If you grew up in the South, then you likely went to the Krispy Kreme Donut Factory early on Saturday morning. This was when the “HOT DONUTS” fluorescent sign was flashing brightest. It signaled that the machinery was running to produce hot fresh glazed donuts that tasted like heaven. The best part of the trip was the donuts, of course, but it also allowed me to understand how a conveyer belt works in a production line, as I stood with my 8-year-old face smushed against the glass watching the dough squeeze out of the vat and then roll along the belt getting glazed and then being hand-picked for the customer.
I often use this analogy when explaining ovarian function to patients. The ovary works much like a conveyer belt in that eggs are being produced and growing to maturity along a time continuum. A woman is born with all the eggs she will ever produce (the “vat of dough”). Some women are given a smaller allotment. This may be a quality that she inherited from her family, or this may be a sporadic event, meaning it randomly affected her. Certain medical conditions can also cause a rapid attrition of the eggs- chromosomal problems and Fragile X carrier status are the two most common, and a woman might not even know she has this condition. Lifestyle habits can also deplete the ovarian egg supply. Smoking is the most common cause and may cut off five years of a woman’s reproduction potential. Chemotherapy, surgery on the ovary, and endometriosis can also “eat away” at the amount of eggs in the ovary.
However, nothing can stop the conveyer belt that carries the eggs to maturation. I often get asked if birth control pills can “save” a woman’s eggs. They cannot. The eggs are coming down the conveyer belt at the same rate no matter whether a woman is on birth control, pregnant, nursing, or even taking fertility drugs. There are approximately 1,000 eggs that “come of age” each month. The brain sends hormones down to the ovary to grow one of those to maturity and allow it to ovulate. The other 999 eggs “fall off the end of the conveyer belt.” We use the medical term atresia to explain that they dissolve even if not used that month. If you are on birth control, pregnant or nursing, you will still have 1,000 eggs that undergo atresia in a given month. That is why some older women might get pregnant, but then find out they are in menopause after delivery, or might be ovulating fine before they started birth control, but by the time they stop birth control they may discover they are in menopause.

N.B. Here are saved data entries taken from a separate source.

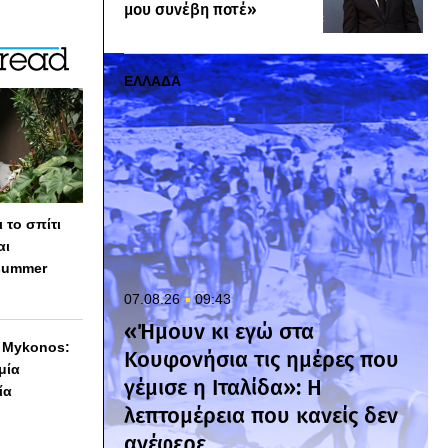
μου συνέβη ποτέ»
ΕΛΛΑΔΑ
 το σπίτι
αι
summer
07.08.26
09:43
«Ήμουν κι εγώ στα
h Mykonos:
Κουφονήσια τις ημέρες που
 μία
γέμισε η Ιταλίδα»: Η
ία
λεπτομέρεια που κανείς δεν
ανέφερε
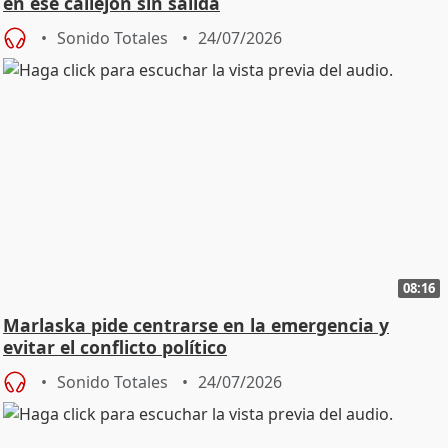
en ese callejón sin salida
Sonido Totales
24/07/2026
08:16
Marlaska pide centrarse en la emergencia y
evitar el conflicto político
Sonido Totales
24/07/2026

I also get asked if fertility drugs, and the multiple eggs they mature, will make a woman go into menopause earlier than they otherwise would have. Does it use up their supply of eggs? The answer is no. Again, nothing can change the speed of the conveyer belt. Just because we give a woman extra hormones to mature more of the eggs that come of age that month, it does not allow us to go upstream and grab extra eggs from the future. To use the donut conveyer belt analogy – you can pull more donuts off the end of the machine to eat before they fall into the trash can, but you cannot grab donuts that are too high up on the conveyer belt and eat them early.

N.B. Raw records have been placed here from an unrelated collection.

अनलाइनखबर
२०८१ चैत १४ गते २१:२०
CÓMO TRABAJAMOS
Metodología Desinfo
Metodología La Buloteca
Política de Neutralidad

Now I realize that this analogy may not make sense to all of you reading this- some of you are not familiar with Krispy Kreme donuts. So first, I encourage you to take a trip to Nashville, TN and see the donut machinery. But if that is not in the cards for this summer, rest assured that you are not using up all your eggs by doing fertility treatment. Also remember that nothing can stop the donuts from falling off the end of the belt if no one is there to use them. Don’t let those eggs go to waste!